(Extracted entries)
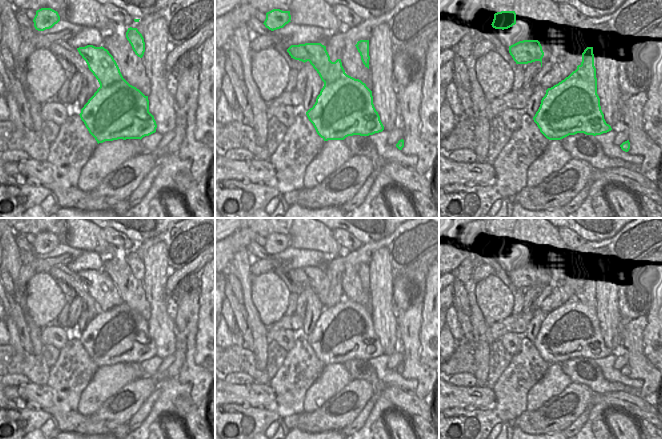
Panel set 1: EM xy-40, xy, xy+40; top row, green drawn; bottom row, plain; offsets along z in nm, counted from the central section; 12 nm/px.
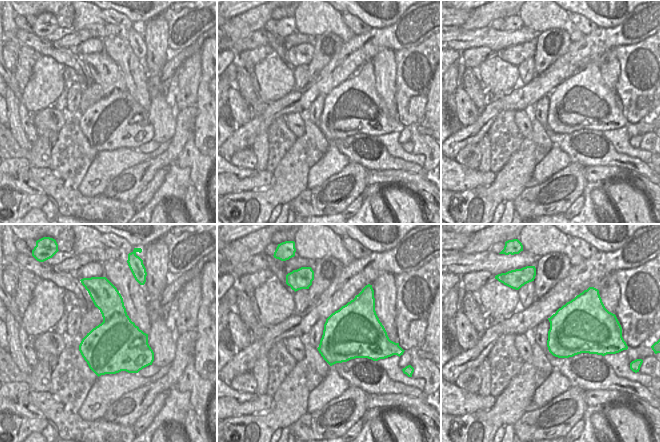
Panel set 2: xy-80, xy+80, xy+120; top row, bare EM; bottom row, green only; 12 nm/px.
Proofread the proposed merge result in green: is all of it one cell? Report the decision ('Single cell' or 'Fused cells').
Fused cells

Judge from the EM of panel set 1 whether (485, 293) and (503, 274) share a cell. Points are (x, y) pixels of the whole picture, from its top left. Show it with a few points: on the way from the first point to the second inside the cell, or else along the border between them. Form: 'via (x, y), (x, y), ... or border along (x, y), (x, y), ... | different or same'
border along (494, 274), (513, 294) | different

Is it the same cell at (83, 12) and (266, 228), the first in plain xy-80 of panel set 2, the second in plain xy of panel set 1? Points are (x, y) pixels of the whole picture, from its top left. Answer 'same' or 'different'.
different

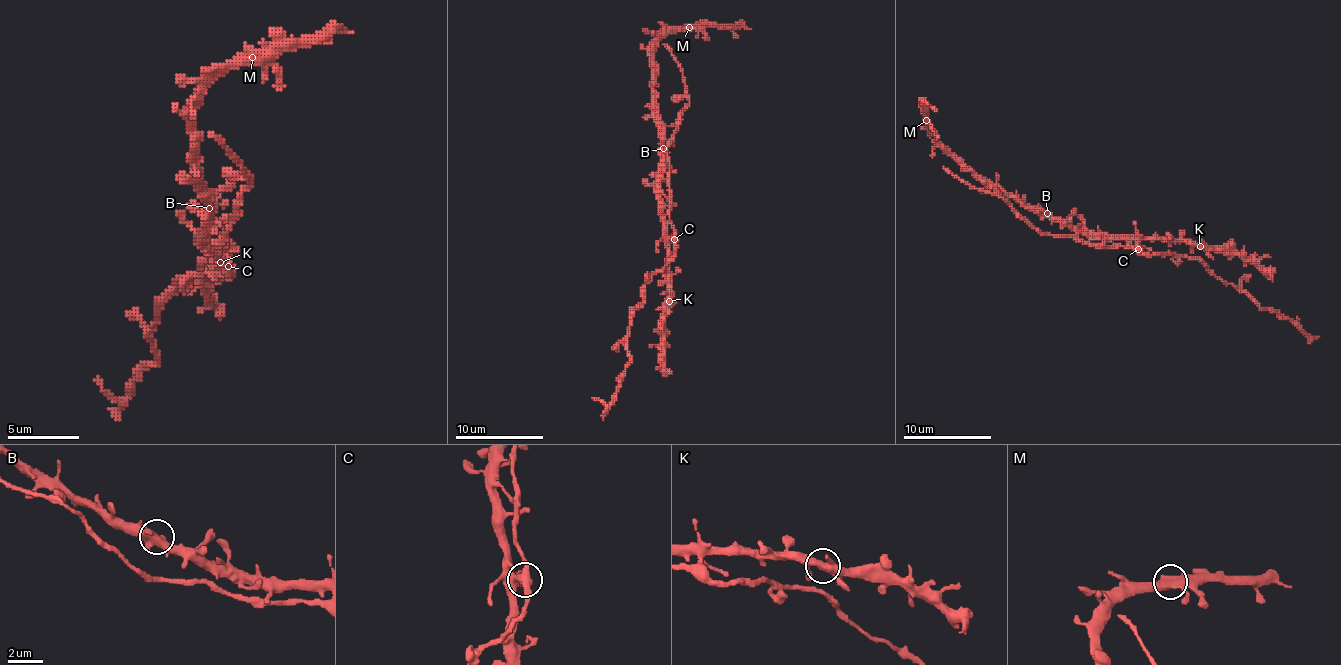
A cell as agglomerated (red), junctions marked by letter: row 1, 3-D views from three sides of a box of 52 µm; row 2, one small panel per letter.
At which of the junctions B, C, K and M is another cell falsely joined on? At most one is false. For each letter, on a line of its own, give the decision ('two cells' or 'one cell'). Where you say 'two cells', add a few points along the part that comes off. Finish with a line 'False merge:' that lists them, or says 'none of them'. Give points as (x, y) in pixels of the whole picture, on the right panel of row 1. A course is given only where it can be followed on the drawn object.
B: one cell
C: two cells; foreign part runs (1138, 248), (1144, 255), (1175, 253), (1195, 257), (1220, 279), (1244, 290), (1261, 308), (1303, 330), (1297, 317)
K: one cell
M: one cell
False merge: C

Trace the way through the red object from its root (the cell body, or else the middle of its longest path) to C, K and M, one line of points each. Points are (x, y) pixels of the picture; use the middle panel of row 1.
C: (663, 192), (669, 201), (669, 223), (674, 239)
K: (663, 192), (660, 217), (663, 241), (667, 250), (669, 301)
M: (663, 192), (660, 119), (656, 113), (654, 88), (654, 46), (669, 33), (685, 31), (689, 27)

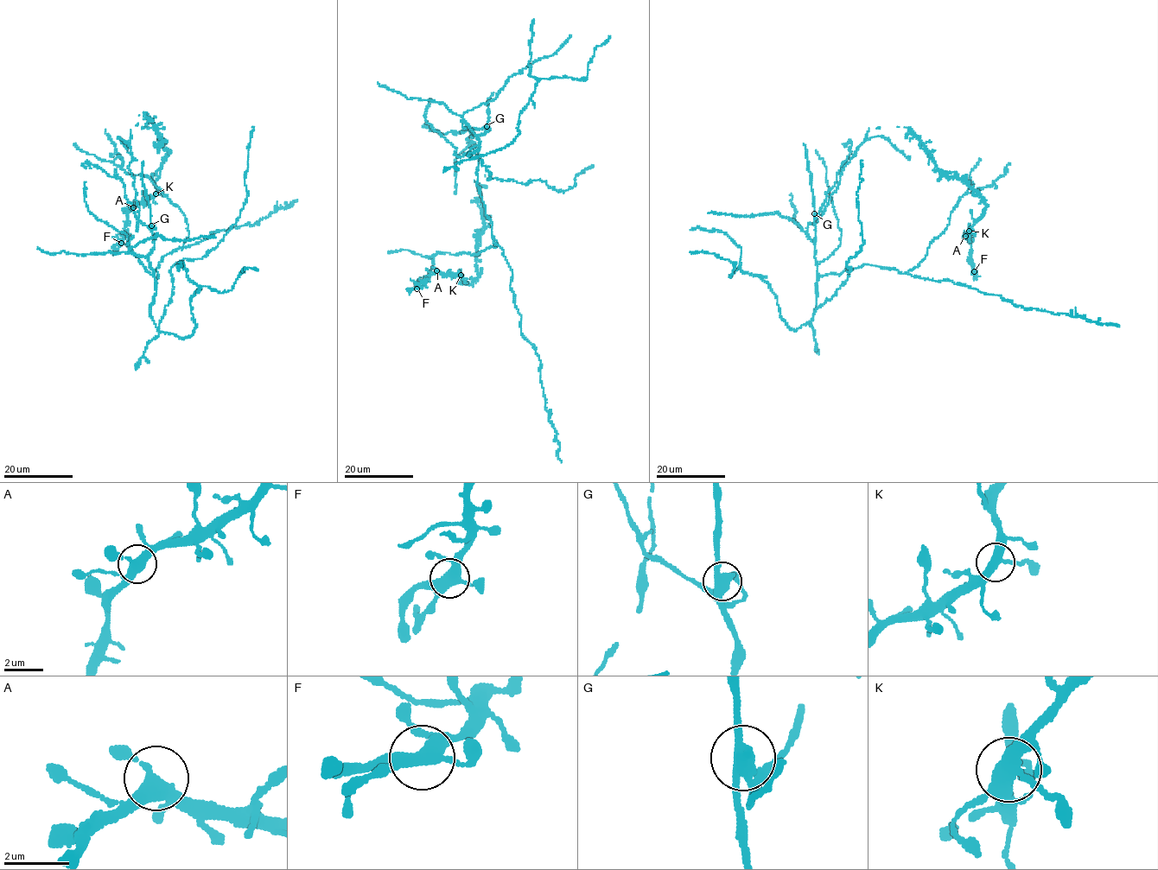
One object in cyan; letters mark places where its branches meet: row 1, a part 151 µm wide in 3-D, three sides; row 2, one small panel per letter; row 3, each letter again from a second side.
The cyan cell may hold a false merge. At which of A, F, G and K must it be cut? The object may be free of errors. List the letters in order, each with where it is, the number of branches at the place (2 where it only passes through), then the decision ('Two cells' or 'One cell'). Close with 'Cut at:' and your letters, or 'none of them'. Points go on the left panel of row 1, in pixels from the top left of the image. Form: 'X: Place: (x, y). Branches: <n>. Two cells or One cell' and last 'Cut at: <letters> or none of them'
A: Place: (133, 207). Branches: 3. One cell
F: Place: (121, 243). Branches: 4. One cell
G: Place: (151, 225). Branches: 3. Two cells
K: Place: (155, 193). Branches: 3. One cell
Cut at: G

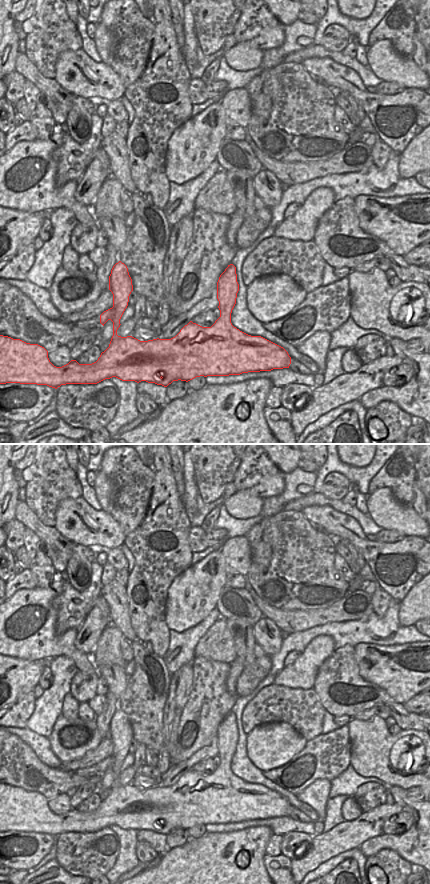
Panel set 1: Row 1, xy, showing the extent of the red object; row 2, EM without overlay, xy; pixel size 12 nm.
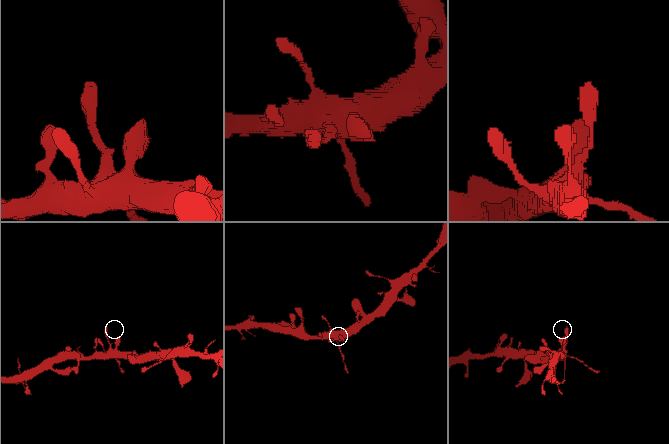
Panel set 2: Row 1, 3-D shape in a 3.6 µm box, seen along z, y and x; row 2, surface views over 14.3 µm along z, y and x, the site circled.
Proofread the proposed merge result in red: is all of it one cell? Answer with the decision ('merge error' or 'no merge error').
no merge error

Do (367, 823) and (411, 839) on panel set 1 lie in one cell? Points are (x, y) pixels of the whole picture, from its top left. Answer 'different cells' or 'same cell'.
different cells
(End Extracted entries)
> [Task instructions] When "bottom" shows up in a line of the material, report that line.

> [Answer for the task]
Panel set 1: EM xy-40, xy, xy+40; top row, green drawn; bottom row, plain; offsets along z in nm, counted from the central section; 12 nm/px.
Panel set 2: xy-80, xy+80, xy+120; top row, bare EM; bottom row, green only; 12 nm/px.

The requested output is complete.